## YOUR OBJECTIVE:
Where does the string "labels" appear in the records? Copy each line that holds it.

## LISTED RECORDS:
Segment Open
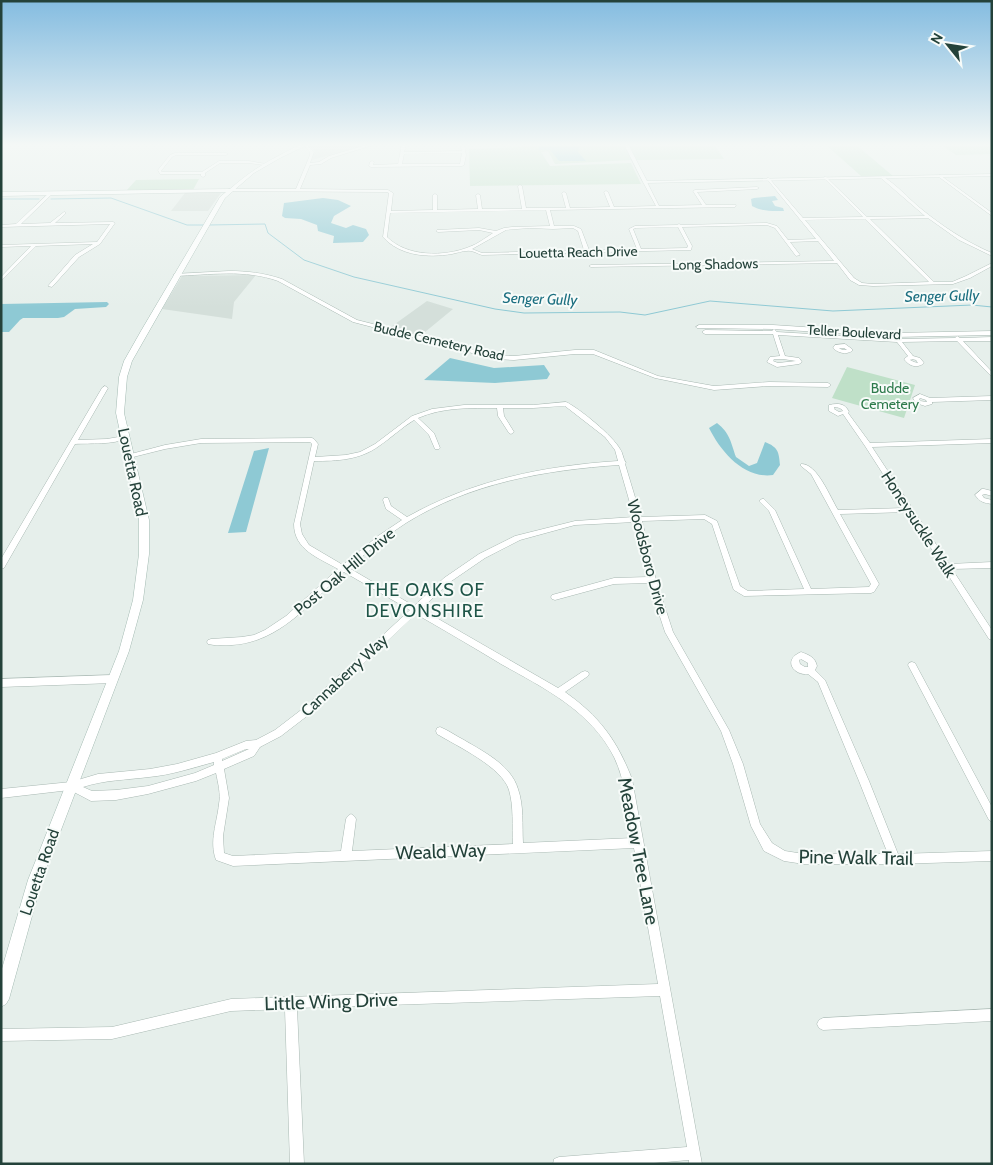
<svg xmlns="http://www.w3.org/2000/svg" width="993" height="1165" viewBox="0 0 993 1165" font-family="Cabin,sans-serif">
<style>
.built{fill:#d4dfda}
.green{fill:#bfe0c8;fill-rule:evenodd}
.water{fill:#8ec9d4}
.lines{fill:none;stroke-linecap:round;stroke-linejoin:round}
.stream{stroke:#8ec9d4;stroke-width:1}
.street-casing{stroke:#a8b8b2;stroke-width:1}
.secondary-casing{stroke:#a4bbb3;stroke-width:1}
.street{fill:#fff;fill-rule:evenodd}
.secondary{fill:#fff;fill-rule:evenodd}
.labels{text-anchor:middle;stroke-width:4;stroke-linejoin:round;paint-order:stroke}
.far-street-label{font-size:14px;fill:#24423a;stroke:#f7fbf9}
.far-park-label{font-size:14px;fill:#2d7a4b;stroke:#f7fbf9}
.far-water-label{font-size:15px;font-style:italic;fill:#1c6f80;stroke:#f7fbf9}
.street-label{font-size:16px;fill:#24423a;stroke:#f7fbf9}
.neighbourhood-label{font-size:18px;letter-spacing:1px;fill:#1f5548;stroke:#f7fbf9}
.near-street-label{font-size:19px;fill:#24423a;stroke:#f7fbf9}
</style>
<rect width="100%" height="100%" fill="#e6efeb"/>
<path class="built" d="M313,144H369L312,160L315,151L310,147Z
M185,193H221L208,211H171Z
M256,275L234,302L232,319L162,309L182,276Z
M427,301L453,309L419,337L388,329Z"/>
<path class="green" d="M529,144H623L631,160L555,164L548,151L541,152L550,166L631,163L641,184L470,186L469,149L522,147ZM580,146L578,152L560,161L550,150L538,149Z
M628,144H714L724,159L636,160Z
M825,144H855L893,176H861Z
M940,144H983L992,148V154L956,155Z
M199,179L193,190H127L136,180Z
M847,367L915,385L904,418L832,398Z"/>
<path class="water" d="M540,145L580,146L578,152L586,161H559L550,150H538Z
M775,196L778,200L772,201L775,206L783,208L784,211C772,211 763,212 752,206L751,199L754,198Z
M323,198L338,200L351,206L334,216L331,223L346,228L353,225L366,229L369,235L363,242L333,243L334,236L318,231L317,225L301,219L285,218L282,216L284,203Z
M107,302L109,304L106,307L75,309L64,317L58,318H23L20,320L9,332H1V304Z
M450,358L494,368L544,365L550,374L547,379L495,383L424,380Z
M717,423C730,433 731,443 736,457L749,466L757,463L765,442C778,447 779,452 780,465L773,475C744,479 721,452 709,428Z
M269,448L246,532L228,533L254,451Z"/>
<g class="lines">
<path class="stream" d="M1,199H39
M51,199L111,198L187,225H204
M209,225L265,224L268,233L304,260L354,277L495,309L524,313L620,312L645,315L710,301L833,311L972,305L992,307"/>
<defs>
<path id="street" d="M306,144L314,152L310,163L319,162L329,156L370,144H376L331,158L321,164L310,165L300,189L388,190L393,193L391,211L433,210V195L435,194L437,195V210L478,209L476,195L478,194L480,195L482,209H522L518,186L520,185L522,186L526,208H566L562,193L564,192L566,193L570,208L610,207L604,192L606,191L608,192L614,207L656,206L643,182L645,181L647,182L659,206L702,205L693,191L695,190L757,187L759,188L757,189L697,192L706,205H736L735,207L550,210L554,226H574L581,229L589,250L637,249L629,229L635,226L677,225L679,224L681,225L767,223L777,226L788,240L816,239L767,179L768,177L803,218L863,217L824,178L825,176L867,217L925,216L881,178L882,176C896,184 908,198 920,208C942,226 966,242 992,253V256L959,240L928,218L870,219L934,282H952L966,276L992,263V266L970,278L953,284L873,286L859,285L850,280L837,263L591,267L589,266L591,265L834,261L818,241L790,242L800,255L796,256L775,228L767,225L682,227L692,246L691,250H689L482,255C478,254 472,250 467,251C462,251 457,253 452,254C428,258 400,256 383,237L389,193L387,192L229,191L227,190L229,189H296L310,155V152L303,145ZM546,210L550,226L512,227L504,228L496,231L479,228L437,230L436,231L438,232L479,230L493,233C485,238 478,244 469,247C444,257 407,257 387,237L390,213ZM865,219L929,282L873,284L862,283L854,278L805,220ZM678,227L688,246L687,248L641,249L633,229L636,228ZM530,228L553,229L573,228L578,231L584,250L482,253L472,249L506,230Z
M402,144H406L404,152L462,151L460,144H464L466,155L464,165L462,166L371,167L369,166L370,162L372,161L374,162L373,165L398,164ZM462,153L460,164H402L404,154Z
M175,153H226L228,154L226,155H176L172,157L161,171L162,172H202L219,161H249L266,164L264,165L249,163H220L205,173V176L203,177L201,176V174H160L158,170L170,155Z
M940,175L992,213V216L939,177Z
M50,192L53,193L21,224L50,223L64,212H65V214L55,223L113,222L115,223L100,244L79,257L52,287L48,286L75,255L93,244L36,246L1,281V277L31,246L1,247V245L97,242L110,224L1,227V225L16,224Z
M229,271C247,271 264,273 282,279L357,320L495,355L514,356L575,350H594L658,376L714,386L769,382L828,383L831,385L828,387L769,386L714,390L655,378L593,354H575L514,360L495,359L353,322L278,281C245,269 209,275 175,276L173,275L175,274Z
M699,325H773L894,333L992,331V335L894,337L773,329L697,328L696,327Z
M774,329L777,332L895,339L897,337L900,339L955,338L957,336L960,338L992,337V341H963L992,372V377L957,341L902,342L913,356L920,358L924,363C917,369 909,366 904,359L908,356L897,342L778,335L785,356L799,358L802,362L799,364L777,367L767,362L770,357L780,356L773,334H705L702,332L705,330L772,331ZM774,359H783L796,361L778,363L773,361ZM912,359L916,360L918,363L914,362L910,360Z
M845,344L852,349V351C846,355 838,353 833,348L835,345ZM839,348H844L847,350H842Z
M105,386L108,388L78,440L107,439L124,436L127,438C114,445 90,443 75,444L4,568L1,569V559L102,388Z
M920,394L930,398L992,396V400L932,402V404L925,406L916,403L913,398ZM920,398L926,400L927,402L920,401L919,399Z
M566,402C579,408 613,436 620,449C623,453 623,459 626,463L625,464L641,517L705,515L717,521L740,586L748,591L804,589L769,511L759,501L762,499H764L775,510L811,589L869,587L871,584L811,474L801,466V464C817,463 830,497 838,510L905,508L865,446L843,414L838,416L829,411V405C838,403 845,403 849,412L848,413L870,443L992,439V443L872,447L949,564L992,562V568L952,569L992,630V640L989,639L908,512L840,514L879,584L874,592L871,593L744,596L734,590L733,588L712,524L704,519L642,521L656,580L673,632L729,730L743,764L760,824L772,843L785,851L804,854H888L859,781L818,682L808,674C794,676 782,660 801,652C809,655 815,657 817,666L815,670L825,680L869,781L898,854L992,851V861L895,864H804L784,861L764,851L751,826L733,764L721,731L665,632L649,583L614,584L555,600L552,599L551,597L552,595L614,578L648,577L635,522L575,525L520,540L485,558L450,582L421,609L558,688L582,672L585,671L588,672L589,674L588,676L565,692C599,716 617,740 632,779L702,1164H689V1160L642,1164H553L554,1159L559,1157L687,1147L660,996L297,1008L304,1164H290L285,1009L231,1011L112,1039L1,1041V1029L112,1027L231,999L658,984L634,848L233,866L216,860C209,841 217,823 219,804C221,794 218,783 216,773L196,781L148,794L116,800L91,801L70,790L1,798V789L71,782L98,774L150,769L177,764L216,753L246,741L256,740L275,730L305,707L410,610L344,572C310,603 280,642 232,645C224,645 216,646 208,644L207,642L208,640L211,639L242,637L254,635L265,630L286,616L338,569C319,558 294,550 294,524L312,444L310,442L201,443L165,449L129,458L126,456L127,455L165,445L201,439L312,438L314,439L318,444L315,457L346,455L360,452L375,444L412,416L432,409L464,405H533ZM565,406L605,437L615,450L618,461C543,466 473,480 407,517L391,506L388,498H384L383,500L386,509L402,520L378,536L343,565L309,545L302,534L300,524L314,461C337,461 360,460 379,446C391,438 401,428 414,420L429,435L435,449H439L440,448L434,433L418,418C443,407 471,408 497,408L498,416L509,433L511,434L514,432L504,416L503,408H533ZM834,407C838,407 841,408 843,411L839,412L834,409ZM619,465L634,517L575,521L515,536L479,554L444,578L414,606L349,568C367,552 386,536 406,523C470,483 545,470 619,465ZM416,614C444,630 473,647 501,664C544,688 591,711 614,757C626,782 628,811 633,838L523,843C522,825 524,806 518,789C511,765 484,752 464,740C456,736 448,730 440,727L437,728L436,731L437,734C457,746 502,767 509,790C514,807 512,826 513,844L352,851L356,819L354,816L351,814L348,816L346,819L341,851L233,856L224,853L223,836L229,798L224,769L254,756L260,747L281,736L311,713ZM801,659L808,663V667H805L800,664L799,660ZM246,749H249L222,761V759ZM214,762V765L195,773L148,786L116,790L92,791L83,787C104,780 126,780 149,777C171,775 192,768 214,762Z
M982,489H984L992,491V496L985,494L982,495L984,498L992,500V504C984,503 980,502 975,495Z
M912,662L915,663L992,807V822L989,820L908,665L909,663Z
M113,675L116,677L117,679L116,681L113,683L1,687V679Z
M992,1009V1021L823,1030L819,1028L817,1024L819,1020L823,1018Z"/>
<path id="secondary" d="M3,144H8L1,150V146Z
M302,144H309L280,158L254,173L225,198L132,361L127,377L124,413L149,520V554L143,600L129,651L42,880L9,999L6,1004L1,1007V972L28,880L119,651L133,600L139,554V520L116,413L119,377L124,361L141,331L220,197L226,192L1,196V192L230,189C254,168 273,158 302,144Z
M624,144H628L647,181L992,174V176L645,183L643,182Z"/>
</defs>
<use href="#street" class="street-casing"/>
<use href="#secondary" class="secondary-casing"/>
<use href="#street" class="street"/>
<use href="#secondary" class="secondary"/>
</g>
<linearGradient id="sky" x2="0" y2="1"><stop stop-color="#84bce0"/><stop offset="0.47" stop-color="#f4f8f6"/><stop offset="1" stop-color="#f4f8f6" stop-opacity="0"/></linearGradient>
<rect width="993" height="308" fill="url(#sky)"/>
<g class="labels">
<g class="far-street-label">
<text transform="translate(578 252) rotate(-1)" y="5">Louetta Reach Drive</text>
<text transform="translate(715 264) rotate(-1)" y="5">Long Shadows</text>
<text transform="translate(854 332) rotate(3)" y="5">Teller Boulevard</text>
<text transform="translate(439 341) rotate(13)" y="5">Budde Cemetery Road</text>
</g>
<g class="far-park-label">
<text x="890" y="393">Budde<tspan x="890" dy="16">Cemetery</tspan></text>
</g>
<g class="far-water-label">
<text transform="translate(942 296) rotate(-1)" y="5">Senger Gully</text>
<text transform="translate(540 299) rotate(2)" y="5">Senger Gully</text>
</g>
<g class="street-label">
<text transform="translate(133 472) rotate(78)" y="6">Louetta Road</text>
<text transform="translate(919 524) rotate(57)" y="6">Honeysuckle Walk</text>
<text transform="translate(648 557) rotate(75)" y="6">Woodsboro Drive</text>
<text transform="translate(344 571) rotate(-40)" y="6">Post Oak Hill Drive</text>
<text transform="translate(344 675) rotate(-43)" y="6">Cannaberry Way</text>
<text transform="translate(39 872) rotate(-71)" y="6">Louetta Road</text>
</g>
<g class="neighbourhood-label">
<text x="425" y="596">THE OAKS OF<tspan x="425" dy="21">DEVONSHIRE</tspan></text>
</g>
<g class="near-street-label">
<text transform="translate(441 851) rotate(-2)" y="7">Weald Way</text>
<text transform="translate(639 851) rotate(79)" y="7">Meadow Tree Lane</text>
<text transform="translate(856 857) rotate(1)" y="7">Pine Walk Trail</text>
<text transform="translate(331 1001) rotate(-2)" y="7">Little Wing Drive</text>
</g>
</g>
<rect width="993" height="1165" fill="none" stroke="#24423a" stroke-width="5"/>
<g transform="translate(948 45) rotate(300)" stroke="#f7fbf9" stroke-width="4" paint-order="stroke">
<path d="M0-4L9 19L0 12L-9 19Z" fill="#24423a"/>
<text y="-8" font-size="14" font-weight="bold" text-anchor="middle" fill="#24423a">N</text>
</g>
</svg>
Segment Closed
## ANSWER BOX:
.labels{text-anchor:middle;stroke-width:4;stroke-linejoin:round;paint-order:stroke}
<g class="labels">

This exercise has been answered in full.